Yesterday, I had the honor of facilitating a workshop on culture change and social media at the Council on Foundations Conference for Community Foundations in San Francisco. John Kobara, Executive Vice President and Chief Operating Officer, California Community Foundation, was the session designer and introduced the session with a famous quote from Peter Drucker, “Culture eats strategy for breakfast.”
Instituting a new strategy that is not within the cultural norms of an organization has a very difficult job being supported by the existing culture. And working a networked way and using social media requires a shift in mindset – and that’s a change for many nonprofits (and nonprofits.) My overall advice is embedded in another Drucker quote along the same lines reinforces the struggle, “Company cultures are like country cultures. Never try to change one. Try, instead, to work with what you’ve got.”
I was lucky enough to have 90 minute session and I used my model for sharing content but also using it to leverage a peer discussion that shares insights and experience. It requires round table set up, a wireless mic, and a good set of reflection questions related to the topics. The questions we explored were:
- What needs to change in your foundation in order to scale a networked approach or use of social media? What’s holding you back? What move your forward?
- What does your foundation need to do to open to free agents or how do your grantees need to change? Is the concept of working with a free agent out of the question for a foundation?
- What do you need to do less of to make time for social media?
- How does your foundation translates mistakes or social media strategy that didn’t work into learning and improve what it is doing? What keeps your organization from learning and improving social media strategy?
How Is The Connected World Changing Your Work?
I started with a story about this crazy world of networks and Facebook is changing our personal relationships and the way we work within organizations. I asked for examples from the group. Several participants observed that with recent natural disasters the people they want to provide support to are organizing faster than their institutions through the use of social networks. This help inspire change.
Does it take a natural disaster to change a culture?
Thankfully no. But it does take work and a strategy based on behavior patterns and perceptions. It is also important to expectations. The magic thinking of “everyone on social networks” may not happen over night. There has to be a social change process within the organization.
Trust Is Cheaper Than Control: The Message House
We discussed the importance of a social media policy – not just cutting and pasting from another foundation or nonprofit. And while almost 1/3 had policies, there were still questions such as “How do get social media out of the silo of one person’s job description and encourage others to participate.”
Marc Fest from the Knight Foundation shared the story of how they use “Message Houses” – which includes the main bullet points and people can use that as a resource for talking about the Foundation’s work on social networks. Susie Bowie from the Sarasota County Community Foundation talked about making it easy for people who are not used to tweeting to provide examples they use as a base.

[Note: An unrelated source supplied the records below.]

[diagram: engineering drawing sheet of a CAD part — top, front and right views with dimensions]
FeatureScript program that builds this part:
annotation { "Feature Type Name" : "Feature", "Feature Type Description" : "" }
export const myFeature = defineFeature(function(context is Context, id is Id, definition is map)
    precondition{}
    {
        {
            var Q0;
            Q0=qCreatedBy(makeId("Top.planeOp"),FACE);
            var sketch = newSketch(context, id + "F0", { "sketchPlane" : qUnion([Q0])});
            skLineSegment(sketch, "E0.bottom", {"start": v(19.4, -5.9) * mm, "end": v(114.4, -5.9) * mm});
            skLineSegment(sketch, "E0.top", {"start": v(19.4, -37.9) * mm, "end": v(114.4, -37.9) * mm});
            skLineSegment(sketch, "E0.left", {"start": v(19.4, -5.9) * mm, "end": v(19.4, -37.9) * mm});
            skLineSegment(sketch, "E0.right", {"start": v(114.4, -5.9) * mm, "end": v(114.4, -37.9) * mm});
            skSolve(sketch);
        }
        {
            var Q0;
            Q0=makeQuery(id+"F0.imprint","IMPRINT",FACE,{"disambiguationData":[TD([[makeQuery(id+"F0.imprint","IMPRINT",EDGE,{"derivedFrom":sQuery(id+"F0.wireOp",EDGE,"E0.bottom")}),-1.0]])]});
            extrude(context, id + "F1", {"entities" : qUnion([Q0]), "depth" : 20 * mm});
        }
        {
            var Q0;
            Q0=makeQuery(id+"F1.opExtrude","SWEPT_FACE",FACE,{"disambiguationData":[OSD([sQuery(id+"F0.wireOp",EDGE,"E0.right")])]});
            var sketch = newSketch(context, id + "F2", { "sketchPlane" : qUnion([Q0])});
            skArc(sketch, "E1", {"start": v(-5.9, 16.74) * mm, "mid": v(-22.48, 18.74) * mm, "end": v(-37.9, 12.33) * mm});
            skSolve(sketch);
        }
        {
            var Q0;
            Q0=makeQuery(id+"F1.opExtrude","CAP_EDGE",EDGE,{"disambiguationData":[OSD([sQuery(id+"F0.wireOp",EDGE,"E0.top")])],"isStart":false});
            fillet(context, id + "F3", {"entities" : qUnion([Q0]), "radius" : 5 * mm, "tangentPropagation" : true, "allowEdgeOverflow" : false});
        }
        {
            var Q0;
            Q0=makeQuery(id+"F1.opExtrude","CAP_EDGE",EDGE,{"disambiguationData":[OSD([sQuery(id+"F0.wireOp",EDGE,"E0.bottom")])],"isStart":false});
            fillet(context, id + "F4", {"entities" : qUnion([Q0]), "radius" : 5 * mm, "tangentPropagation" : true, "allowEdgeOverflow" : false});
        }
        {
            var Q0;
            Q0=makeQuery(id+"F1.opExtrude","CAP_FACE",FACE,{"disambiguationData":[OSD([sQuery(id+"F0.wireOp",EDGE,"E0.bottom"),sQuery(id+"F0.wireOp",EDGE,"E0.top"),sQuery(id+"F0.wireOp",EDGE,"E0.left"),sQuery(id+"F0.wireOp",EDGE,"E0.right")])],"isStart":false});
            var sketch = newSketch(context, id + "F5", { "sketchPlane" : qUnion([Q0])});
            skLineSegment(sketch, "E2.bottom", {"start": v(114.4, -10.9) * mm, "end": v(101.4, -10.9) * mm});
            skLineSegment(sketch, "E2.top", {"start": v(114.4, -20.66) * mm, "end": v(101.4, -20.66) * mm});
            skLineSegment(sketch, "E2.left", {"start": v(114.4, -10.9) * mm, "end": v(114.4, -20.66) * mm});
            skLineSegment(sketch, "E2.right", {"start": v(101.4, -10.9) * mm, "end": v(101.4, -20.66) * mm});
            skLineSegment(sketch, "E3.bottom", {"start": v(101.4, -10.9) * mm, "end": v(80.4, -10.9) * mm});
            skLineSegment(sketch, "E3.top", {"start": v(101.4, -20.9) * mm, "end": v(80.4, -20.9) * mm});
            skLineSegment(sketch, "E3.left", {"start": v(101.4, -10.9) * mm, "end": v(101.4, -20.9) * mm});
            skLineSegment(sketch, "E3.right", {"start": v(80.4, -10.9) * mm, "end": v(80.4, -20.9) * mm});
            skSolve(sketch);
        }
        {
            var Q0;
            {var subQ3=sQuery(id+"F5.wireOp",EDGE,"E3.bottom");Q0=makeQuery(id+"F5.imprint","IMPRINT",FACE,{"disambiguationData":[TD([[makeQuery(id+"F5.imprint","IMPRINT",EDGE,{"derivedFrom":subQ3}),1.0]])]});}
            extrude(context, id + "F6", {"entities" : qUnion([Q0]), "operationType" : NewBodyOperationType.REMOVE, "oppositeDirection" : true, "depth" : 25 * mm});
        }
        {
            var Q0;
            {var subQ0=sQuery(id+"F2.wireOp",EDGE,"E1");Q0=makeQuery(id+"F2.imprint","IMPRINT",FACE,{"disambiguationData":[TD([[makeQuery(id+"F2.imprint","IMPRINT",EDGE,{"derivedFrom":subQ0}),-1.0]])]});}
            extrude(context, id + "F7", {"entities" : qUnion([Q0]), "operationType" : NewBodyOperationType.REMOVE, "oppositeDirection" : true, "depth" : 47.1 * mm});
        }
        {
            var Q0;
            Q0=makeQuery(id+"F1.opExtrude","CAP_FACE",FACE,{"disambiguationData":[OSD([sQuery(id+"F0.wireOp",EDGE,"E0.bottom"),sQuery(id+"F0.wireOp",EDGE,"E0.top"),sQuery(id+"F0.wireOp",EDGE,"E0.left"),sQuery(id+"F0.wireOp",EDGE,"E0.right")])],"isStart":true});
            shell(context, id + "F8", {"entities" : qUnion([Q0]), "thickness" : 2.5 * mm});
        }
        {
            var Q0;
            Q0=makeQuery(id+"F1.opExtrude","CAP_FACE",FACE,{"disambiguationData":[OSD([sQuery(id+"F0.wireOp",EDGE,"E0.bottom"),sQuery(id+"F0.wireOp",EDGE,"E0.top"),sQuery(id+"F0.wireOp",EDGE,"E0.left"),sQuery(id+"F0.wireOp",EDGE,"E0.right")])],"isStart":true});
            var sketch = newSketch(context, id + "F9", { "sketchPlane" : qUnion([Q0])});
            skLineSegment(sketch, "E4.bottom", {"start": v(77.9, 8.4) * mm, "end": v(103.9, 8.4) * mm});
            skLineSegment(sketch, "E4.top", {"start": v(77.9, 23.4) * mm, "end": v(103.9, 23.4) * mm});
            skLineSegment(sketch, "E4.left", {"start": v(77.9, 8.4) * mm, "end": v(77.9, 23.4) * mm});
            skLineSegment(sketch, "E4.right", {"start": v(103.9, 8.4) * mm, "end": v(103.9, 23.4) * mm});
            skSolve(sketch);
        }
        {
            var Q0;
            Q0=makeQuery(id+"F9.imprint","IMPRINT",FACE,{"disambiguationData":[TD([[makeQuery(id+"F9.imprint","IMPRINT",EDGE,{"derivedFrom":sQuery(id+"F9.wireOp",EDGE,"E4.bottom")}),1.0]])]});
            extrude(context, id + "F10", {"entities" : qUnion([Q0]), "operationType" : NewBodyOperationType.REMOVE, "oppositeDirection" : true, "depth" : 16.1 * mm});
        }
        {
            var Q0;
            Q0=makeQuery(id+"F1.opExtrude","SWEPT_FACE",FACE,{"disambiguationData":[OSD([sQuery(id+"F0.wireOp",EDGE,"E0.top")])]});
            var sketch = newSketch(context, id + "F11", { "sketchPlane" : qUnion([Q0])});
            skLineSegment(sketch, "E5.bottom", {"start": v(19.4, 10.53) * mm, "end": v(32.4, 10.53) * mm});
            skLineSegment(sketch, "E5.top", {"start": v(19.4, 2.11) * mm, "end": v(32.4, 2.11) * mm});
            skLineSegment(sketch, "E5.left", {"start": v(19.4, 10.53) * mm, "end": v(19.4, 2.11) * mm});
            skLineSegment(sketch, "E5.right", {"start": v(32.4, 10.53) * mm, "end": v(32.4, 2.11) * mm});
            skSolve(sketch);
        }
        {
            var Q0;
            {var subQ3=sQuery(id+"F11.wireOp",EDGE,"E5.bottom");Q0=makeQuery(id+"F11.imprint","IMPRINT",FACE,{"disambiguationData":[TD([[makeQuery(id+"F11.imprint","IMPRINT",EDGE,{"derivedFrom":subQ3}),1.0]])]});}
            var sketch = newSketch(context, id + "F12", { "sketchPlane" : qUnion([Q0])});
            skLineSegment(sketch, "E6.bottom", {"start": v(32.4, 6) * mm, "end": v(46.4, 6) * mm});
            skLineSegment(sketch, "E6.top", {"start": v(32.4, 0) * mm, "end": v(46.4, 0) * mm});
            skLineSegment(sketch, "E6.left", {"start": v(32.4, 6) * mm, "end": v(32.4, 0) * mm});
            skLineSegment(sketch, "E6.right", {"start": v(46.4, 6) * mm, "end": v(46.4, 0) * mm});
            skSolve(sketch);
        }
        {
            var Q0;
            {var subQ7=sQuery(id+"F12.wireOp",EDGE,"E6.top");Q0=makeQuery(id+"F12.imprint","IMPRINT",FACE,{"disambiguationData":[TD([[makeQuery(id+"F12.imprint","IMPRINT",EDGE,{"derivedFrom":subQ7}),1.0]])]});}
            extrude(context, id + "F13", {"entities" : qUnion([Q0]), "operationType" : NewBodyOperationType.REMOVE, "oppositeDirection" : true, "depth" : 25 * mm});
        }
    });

Free Agents and Foundations
I think I was the person to coin the term Free Agent back in 2008 when I first wrote about Shawn Admed’s work. My book, The Networked Nonprofit, helped shine a lot on the work of many free agents such as Mark Horvath and others round the world.
The Pittsburgh Foundation told an amazing story about “The Pittsburgh Tote Bag Project,” a project that got launched as a result a single tweet. Someone was watching a person leave a food pantry with food and vegetables, including cabbage, in a plastic bag. The bag broke and the cabbage when rolling down the hill with the man chasing after it. She tweeted, “why don’t we provide tote bags to food pantries?” The Pittsburgh Foundation noticed the tweet and helped with the launch of Tote Bags for Food Pantries where thousands of bags ended up being donated.
Sidney Hargro talked about an effort work with free agents as a philanthropic advisors who connected with the foundation through LinkedIn.
The discussion about failures and mistakes was quite insightful. The takeaway is that if failure can be connected to learning – that it becomes an opportunity. As I was headed to a session on Failure at Compasspoint Nonprofit Day in the afternoon – I’ll go into more depth in my next post about failure.
How has your nonprofit or foundation avoiding having your organization’s culture eat your social media strategy? How have you made able to make change from the inside out?